Petunjuk Tugas:
Lanjutkan artikel berita tentang Nvidia di CES 2025 mulai dari kalimat terakhirnya.

Petikan Teks:
◇ ◇ ◇ ◇ ◇ ◇ ◇
Jun 30, 2025

Nvidia Pimpin CES 2025: Peluncuran GPU RTX 5000 dan Dominasi AI Global

Default Featured Image

Las Vegas kembali berdenyut dengan aura teknologi paling futuristik tahun ini, dan di tengah riuhnya Consumer Electronics Show (CES) 2025, semua mata tertuju pada satu sosok ikonik dengan jaket kulit legendarisnya Jensen Huang, CEO dan pendiri Nvidia.

Pada 6 Januari lalu pukul 18:30 waktu setempat, Nvidia resmi membuka panggung CES dengan keynote yang diperkirakan akan menentukan arah inovasi teknologi global sepanjang tahun ini.

Mengapa semua perhatian tertuju pada Nvidia? Jawabannya sederhana: perusahaan ini saat ini adalah pusat gravitasi dari revolusi AI global, dengan kapitalisasi pasar menembus $3,4 triliun menjadikannya salah satu perusahaan paling bernilai di dunia, sejajar dengan Apple dan Microsoft.
◇ ◇ ◇ ◇ ◇ ◇ ◇
Data yang Diberikan:
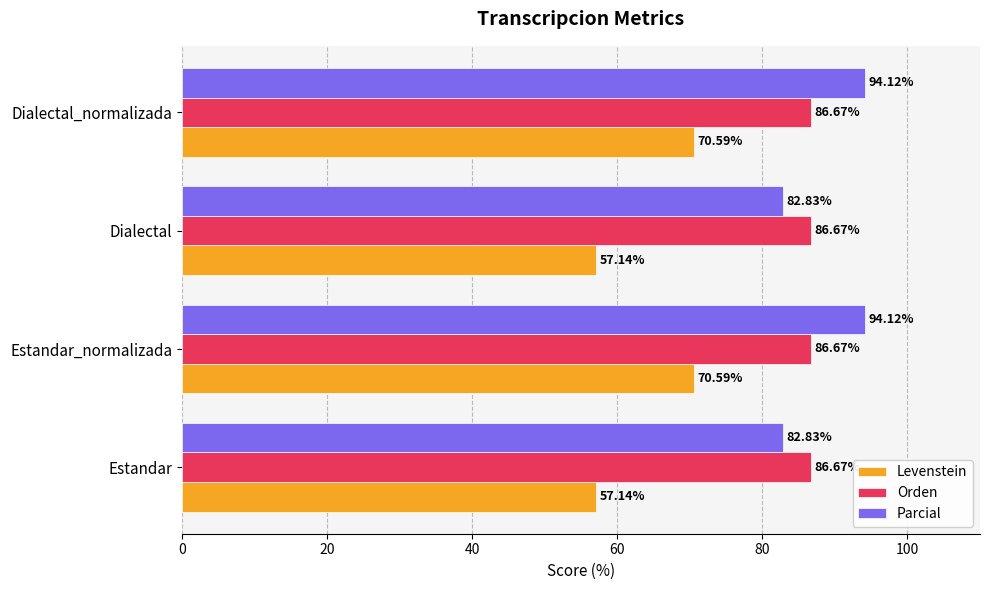

Is the value of Parcial at Dialectal_normalizada greater than the value of Orden at Estandar_normalizada?

Yes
◇ ◇ ◇ ◇ ◇ ◇ ◇
Jawaban Latihan:
GPU RTX 5000 Senjata Baru di Era AI Generatif

Sorotan utama dalam keynote kali ini adalah peluncuran seri GPU RTX 5000, penerus dari lini kartu grafis yang selama ini menjadi tulang punggung perkembangan grafis tinggi dan AI generatif.

Meski detail lengkap belum diumumkan, bocoran menyebutkan bahwa RTX 5000 akan menghadirkan lompatan performa besar, efisiensi energi lebih baik, serta optimalisasi untuk pemrosesan AI dan rendering real-time fitur yang sangat dibutuhkan di dunia pengembangan konten, gaming, dan data center.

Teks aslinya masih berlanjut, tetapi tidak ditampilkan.